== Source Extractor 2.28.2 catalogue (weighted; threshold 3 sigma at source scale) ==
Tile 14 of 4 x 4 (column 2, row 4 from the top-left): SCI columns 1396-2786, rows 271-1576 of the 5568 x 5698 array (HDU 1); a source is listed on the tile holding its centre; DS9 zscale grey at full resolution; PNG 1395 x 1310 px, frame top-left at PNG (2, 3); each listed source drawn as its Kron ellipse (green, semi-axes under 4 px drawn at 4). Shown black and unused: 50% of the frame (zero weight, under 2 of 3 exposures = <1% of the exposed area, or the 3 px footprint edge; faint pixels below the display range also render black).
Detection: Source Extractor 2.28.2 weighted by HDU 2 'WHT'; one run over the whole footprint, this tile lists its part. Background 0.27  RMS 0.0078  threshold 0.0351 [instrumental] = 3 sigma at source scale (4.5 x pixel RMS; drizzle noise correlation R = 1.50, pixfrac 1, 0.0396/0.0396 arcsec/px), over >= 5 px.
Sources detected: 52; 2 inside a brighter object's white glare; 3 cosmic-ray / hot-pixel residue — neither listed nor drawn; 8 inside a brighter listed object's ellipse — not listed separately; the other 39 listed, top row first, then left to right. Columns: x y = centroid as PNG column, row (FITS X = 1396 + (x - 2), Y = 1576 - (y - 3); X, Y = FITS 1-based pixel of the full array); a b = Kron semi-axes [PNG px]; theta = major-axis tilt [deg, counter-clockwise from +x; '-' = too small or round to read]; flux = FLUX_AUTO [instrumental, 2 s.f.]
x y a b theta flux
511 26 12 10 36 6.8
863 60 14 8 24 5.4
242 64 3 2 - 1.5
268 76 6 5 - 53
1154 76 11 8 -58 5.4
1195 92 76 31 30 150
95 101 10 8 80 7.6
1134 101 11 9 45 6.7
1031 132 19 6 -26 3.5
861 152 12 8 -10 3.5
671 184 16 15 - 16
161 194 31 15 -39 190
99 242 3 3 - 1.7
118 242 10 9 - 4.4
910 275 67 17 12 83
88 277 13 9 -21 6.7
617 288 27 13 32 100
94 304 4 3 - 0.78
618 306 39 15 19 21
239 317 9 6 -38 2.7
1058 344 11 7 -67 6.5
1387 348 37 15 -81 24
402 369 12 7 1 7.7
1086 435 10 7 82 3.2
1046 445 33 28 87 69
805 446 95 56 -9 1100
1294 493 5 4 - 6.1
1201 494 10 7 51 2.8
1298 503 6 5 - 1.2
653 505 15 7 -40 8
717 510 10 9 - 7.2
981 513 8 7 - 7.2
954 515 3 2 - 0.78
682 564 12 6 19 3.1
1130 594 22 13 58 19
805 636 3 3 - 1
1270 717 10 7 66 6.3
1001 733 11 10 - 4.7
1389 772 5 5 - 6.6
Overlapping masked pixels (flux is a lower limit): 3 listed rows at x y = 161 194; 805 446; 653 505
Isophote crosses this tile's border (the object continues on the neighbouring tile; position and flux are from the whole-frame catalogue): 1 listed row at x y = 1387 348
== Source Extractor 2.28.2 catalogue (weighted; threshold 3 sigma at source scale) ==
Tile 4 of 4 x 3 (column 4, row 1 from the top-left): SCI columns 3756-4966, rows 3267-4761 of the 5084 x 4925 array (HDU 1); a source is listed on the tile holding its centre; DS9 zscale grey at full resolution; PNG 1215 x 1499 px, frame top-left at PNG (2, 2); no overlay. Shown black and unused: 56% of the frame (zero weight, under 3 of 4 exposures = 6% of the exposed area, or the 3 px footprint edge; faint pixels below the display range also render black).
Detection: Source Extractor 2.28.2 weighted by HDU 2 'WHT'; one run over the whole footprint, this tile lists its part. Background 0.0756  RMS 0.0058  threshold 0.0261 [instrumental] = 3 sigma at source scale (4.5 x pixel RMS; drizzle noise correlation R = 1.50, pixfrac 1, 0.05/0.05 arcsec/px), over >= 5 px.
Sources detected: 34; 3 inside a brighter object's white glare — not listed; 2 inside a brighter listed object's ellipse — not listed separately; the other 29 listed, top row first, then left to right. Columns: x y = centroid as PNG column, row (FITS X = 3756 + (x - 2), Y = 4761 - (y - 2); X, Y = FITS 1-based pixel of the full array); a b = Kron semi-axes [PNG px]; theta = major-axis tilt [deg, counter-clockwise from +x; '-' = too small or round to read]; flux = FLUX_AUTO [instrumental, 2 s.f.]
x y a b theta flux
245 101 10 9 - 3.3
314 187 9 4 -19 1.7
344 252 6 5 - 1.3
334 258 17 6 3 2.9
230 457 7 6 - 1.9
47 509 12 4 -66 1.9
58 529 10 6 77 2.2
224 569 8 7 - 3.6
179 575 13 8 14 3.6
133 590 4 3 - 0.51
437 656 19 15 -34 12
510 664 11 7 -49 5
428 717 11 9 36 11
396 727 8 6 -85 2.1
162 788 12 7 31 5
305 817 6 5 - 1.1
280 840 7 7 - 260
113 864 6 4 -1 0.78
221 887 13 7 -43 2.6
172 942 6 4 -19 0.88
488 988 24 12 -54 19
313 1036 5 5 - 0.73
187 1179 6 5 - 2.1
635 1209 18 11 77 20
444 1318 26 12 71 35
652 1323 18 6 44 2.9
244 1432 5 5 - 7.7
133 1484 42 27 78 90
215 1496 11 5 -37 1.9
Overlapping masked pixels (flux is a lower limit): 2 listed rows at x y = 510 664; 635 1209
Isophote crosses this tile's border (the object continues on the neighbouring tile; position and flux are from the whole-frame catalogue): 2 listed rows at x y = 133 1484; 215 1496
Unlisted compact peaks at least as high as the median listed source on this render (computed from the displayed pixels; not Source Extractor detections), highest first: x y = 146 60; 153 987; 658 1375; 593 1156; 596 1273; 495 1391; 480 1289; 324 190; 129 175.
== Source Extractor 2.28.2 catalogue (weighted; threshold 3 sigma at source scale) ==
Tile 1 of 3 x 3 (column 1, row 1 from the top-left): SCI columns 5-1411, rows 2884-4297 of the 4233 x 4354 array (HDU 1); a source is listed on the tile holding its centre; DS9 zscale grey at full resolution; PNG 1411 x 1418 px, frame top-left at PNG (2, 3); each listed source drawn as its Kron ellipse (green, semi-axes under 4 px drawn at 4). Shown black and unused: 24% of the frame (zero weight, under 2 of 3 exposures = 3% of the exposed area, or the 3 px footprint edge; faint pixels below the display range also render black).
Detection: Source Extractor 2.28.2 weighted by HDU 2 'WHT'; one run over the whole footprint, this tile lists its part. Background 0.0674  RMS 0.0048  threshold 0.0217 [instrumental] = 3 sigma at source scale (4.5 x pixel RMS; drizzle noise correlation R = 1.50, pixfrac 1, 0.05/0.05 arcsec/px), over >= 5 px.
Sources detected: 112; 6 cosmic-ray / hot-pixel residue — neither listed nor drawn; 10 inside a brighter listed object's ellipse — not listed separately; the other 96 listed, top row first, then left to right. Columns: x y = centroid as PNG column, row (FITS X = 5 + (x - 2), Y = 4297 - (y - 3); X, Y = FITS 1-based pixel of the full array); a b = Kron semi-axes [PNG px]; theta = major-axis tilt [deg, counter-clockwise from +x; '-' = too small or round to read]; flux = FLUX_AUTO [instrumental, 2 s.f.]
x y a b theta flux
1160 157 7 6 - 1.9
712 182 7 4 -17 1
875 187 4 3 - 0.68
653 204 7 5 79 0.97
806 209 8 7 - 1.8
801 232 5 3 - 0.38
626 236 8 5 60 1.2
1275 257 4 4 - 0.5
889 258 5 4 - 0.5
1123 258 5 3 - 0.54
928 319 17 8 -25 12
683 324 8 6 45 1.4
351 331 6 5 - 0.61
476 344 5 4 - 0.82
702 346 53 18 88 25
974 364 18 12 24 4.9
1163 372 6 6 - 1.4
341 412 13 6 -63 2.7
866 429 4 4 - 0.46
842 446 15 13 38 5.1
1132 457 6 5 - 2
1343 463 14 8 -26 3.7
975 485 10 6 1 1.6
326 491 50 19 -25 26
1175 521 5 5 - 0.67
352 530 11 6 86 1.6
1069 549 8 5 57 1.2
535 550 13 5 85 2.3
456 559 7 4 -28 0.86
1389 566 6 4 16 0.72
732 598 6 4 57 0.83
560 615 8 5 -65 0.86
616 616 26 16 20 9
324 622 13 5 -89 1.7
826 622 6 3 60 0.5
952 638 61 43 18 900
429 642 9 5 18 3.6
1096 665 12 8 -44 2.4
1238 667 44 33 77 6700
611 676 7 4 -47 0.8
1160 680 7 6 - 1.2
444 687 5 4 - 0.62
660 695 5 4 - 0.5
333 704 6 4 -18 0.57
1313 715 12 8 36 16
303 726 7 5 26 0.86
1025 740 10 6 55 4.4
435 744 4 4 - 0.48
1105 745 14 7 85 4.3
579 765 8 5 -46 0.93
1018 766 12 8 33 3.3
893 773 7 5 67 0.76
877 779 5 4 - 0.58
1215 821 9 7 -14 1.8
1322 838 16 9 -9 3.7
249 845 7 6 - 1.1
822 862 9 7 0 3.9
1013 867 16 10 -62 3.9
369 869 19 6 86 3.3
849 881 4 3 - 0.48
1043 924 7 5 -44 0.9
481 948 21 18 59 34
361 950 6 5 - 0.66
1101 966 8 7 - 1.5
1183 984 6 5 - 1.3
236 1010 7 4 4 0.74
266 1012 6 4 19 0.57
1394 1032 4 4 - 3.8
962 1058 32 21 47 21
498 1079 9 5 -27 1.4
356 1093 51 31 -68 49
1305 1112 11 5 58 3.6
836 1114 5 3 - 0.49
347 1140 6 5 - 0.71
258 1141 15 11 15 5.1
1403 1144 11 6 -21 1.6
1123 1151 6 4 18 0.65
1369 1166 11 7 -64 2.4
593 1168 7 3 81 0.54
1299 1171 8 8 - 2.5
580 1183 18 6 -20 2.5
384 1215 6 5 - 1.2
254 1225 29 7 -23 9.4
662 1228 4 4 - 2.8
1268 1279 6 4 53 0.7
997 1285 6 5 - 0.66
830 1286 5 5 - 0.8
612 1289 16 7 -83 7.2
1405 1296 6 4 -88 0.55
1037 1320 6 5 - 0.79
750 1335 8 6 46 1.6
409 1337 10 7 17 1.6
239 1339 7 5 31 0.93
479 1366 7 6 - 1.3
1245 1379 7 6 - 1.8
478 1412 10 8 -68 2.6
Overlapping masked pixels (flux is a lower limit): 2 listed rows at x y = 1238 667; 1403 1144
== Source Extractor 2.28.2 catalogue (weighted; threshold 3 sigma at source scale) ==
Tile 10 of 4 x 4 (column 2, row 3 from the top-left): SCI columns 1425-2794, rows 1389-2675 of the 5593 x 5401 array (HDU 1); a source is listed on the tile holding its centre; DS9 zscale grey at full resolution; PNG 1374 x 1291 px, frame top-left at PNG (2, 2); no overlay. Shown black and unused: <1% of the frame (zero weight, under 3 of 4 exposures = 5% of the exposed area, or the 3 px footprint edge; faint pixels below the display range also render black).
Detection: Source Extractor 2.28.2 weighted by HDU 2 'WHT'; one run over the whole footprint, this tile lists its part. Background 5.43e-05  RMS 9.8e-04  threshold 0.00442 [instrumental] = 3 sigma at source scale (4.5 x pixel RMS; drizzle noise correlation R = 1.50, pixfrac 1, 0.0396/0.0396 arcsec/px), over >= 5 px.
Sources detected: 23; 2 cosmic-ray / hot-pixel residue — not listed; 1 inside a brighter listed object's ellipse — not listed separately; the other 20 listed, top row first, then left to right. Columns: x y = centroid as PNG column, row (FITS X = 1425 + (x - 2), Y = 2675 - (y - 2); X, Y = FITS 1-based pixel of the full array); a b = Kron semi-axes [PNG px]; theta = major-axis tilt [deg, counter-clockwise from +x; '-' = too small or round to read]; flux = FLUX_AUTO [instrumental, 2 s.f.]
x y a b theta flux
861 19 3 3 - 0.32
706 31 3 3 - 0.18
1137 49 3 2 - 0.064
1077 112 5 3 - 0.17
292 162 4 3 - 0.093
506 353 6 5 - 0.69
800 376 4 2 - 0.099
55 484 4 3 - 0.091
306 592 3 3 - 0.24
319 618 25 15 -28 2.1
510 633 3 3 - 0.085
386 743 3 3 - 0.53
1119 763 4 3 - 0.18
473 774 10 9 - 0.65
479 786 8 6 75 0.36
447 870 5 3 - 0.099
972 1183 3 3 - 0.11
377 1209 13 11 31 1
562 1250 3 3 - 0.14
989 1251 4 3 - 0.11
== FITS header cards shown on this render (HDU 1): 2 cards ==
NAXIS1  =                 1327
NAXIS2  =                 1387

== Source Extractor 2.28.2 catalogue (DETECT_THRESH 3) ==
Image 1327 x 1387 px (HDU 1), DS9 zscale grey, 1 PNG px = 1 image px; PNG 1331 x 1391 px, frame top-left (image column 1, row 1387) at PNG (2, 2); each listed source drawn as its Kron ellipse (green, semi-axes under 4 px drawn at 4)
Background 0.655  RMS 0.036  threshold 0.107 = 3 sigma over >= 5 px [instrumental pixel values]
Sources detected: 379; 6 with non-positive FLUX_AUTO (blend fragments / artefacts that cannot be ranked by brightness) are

· · · · · · ·

▶ **Written request**:
Convert the lines of the listing from the one containing "FITS header cards" through the end of the listing, both included, into a JSON list of strings with one string per line, omitting blank lines.

▶ **Response to the exercise**:
[
  "== FITS header cards shown on this render (HDU 1): 2 cards ==",
  "NAXIS1  =                 1327",
  "NAXIS2  =                 1387",
  "== Source Extractor 2.28.2 catalogue (DETECT_THRESH 3) ==",
  "Image 1327 x 1387 px (HDU 1), DS9 zscale grey, 1 PNG px = 1 image px; PNG 1331 x 1391 px, frame top-left (image column 1, row 1387) at PNG (2, 2); each listed source drawn as its Kron ellipse (green, semi-axes under 4 px drawn at 4)",
  "Background 0.655  RMS 0.036  threshold 0.107 = 3 sigma over >= 5 px [instrumental pixel values]",
  "Sources detected: 379; 6 with non-positive FLUX_AUTO (blend fragments / artefacts that cannot be ranked by brightness) are"
]